I wonder what those splits would look like with Minnesota, Tampa and Toronto excluded.
   15. mgl Posted: January 03, 2008 at 03:14 AM (#2658726)
Ground ball pitchers DO allow easier to field ground balls and fly ball pitchers allow easier to field fly balls. I make adjustments in UZR for the GB/FB ratios of the pitchers behind each fielder. So the first thing to do is to compare Wang's GB out rate to that of other extreme GB pitchers. I think you will find that it is not all that different.
   16. GuyM Posted: January 03, 2008 at 03:44 AM (#2658742)
MGL:
Slightly off topic, but: Have you ever turned this around to see if UZR captures the full impact of hitters? That is, suppose you take a certain group of GBs defined by the UZR parameters -- zones x, y, or z; LHH; avg GB/FB pitcher, etc. -- and find the average out expectation for these GBs is 75%. If we then divided these GBs into groups defined by the BABIP of the hitters (or even better, the hitters' BABIP on GBs), would we find that the out% on those hit by the .320+ BABIP hitters is the same as those hit by the under-.280 hitters? Or to the extent that isn't true, could you then use hitter-BABIP as a parameter to create more accurate out expectations?
   17. mgl Posted: January 03, 2008 at 09:02 AM (#2658863)
would we find that the out% on those hit by the .320+ BABIP hitters is the same as those hit by the under-.280 hitters?

Isn't that circular reasoning (selective sampling)? Of course, if we did look at something like that, we would look at high and low BABIP batters from a different sample (like career or last few years prior to the UZR sample). In any case, I have never looked at this.

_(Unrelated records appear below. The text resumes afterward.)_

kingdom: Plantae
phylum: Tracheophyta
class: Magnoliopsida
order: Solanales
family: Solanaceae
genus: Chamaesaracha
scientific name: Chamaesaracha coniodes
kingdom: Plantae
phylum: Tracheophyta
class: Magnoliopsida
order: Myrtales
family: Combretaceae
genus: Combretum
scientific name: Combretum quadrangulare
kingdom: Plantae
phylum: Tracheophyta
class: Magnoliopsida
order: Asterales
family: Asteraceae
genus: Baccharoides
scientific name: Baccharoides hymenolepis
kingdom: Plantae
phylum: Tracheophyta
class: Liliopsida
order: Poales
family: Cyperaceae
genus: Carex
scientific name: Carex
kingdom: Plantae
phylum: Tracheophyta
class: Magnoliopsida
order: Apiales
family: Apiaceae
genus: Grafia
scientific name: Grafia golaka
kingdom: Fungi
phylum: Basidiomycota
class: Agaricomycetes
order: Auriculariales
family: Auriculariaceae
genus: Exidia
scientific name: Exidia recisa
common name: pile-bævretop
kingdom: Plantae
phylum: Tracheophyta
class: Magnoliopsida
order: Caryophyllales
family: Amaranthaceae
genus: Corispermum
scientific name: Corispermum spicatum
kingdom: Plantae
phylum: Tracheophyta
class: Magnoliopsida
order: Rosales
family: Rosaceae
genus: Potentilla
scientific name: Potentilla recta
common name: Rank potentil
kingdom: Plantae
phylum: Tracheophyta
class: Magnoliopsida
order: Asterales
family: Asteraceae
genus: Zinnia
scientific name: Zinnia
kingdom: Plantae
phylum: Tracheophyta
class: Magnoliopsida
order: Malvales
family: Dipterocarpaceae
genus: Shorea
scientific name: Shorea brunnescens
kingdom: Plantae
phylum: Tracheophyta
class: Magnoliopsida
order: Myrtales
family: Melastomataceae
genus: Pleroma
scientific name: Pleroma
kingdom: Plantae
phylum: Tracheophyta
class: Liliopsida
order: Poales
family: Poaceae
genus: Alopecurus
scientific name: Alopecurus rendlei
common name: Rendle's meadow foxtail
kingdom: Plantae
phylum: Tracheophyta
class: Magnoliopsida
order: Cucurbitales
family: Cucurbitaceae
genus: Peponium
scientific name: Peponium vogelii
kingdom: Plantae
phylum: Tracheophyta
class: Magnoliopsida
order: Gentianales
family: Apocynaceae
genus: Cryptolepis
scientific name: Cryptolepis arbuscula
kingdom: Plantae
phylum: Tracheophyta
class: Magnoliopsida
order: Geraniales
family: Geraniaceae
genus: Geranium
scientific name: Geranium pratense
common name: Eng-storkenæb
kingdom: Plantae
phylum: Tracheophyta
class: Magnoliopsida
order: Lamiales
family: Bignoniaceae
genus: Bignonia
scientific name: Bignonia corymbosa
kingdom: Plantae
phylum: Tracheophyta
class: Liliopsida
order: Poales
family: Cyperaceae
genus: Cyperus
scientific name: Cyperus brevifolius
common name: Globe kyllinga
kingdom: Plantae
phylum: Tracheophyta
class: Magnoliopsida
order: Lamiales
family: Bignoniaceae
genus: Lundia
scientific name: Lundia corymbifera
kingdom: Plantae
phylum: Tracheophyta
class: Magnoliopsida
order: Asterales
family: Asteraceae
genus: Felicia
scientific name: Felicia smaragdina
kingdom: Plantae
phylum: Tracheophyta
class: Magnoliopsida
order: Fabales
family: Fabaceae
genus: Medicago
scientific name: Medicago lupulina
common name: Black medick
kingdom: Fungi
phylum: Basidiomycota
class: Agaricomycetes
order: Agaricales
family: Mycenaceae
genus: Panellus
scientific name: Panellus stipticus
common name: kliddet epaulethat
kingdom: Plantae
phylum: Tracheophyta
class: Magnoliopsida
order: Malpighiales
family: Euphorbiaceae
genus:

It is actually an interesting issue, as we would expect that guys with more power to hit harder ground balls. Of course, to some extent, that is captured in the speed designation (soft, medium, or hard) of the ground ball. Then again, a hard hit ground ball by a power hitter is probably hit harder (and thus has a lower out%) than a ground ball by a non-power hitter. That is a good suggestion though - to adjust for the power of the batter, using out-of-sample data for the power designation. That probably applies to fly balls or at least to line drives. Actually, the harder hit a fly ball is, the easier it is to catch (higher out %) I think. Interesting idea.
   18. Mike Emeigh Posted: January 03, 2008 at 09:53 AM (#2658870)
Actually, the harder hit a fly ball is, the easier it is to catch (higher out %) I think.


The "hardness" factor for a fly ball is a measure of how "far" it is hit (at least in the BIS data, and I'm pretty sure it's true in the STATS data as well). Fly balls that are hit to the deepest part of the OF (assuming they stay in the park) tend to hang in the air longer, giving the fielders more time to react and catch up with them.

-- MWE
   19. John Walsh Posted: January 03, 2008 at 09:56 AM (#2658872)
I wonder what those splits would look like with Minnesota, Tampa and Toronto excluded.


Here are the numbers with turf parks removed:

+------+-----+------+-----------------+
H/A  gb  outs gb_out_fraction |
+------+-----+------+-----------------+
Home 641 |  503 0.7847 |
Away 348 |  262 0.7529 |
+------+-----+------+-----------------+ 


The difference gets smaller and, in fact, is not statistically significant anymore.
   20. GuyM Posted: January 03, 2008 at 01:38 PM (#2658888)
MGL: You may be right that using out-of-sample BABIP for the hitters is better. But I'm not sure it's necessary. If UZR were providing a "perfect" measure of fielding difficulty, shouldn't the balls hit by a .320 BABIP hitter have a .68 out probability? But my guess is that a good hitter out-performs his own UZR estimate.

I was thinking that this would be more valuable on GBs, as hitters vary quite a bit on their GB hit rate. Is there a lot of variance on non-HR FBs and LDs as well?

For multi-year UZR scores this probably won't change much, as hitters faced by fielders should even out. But it might improve accuracy (and narrow variance) in single-season estimates.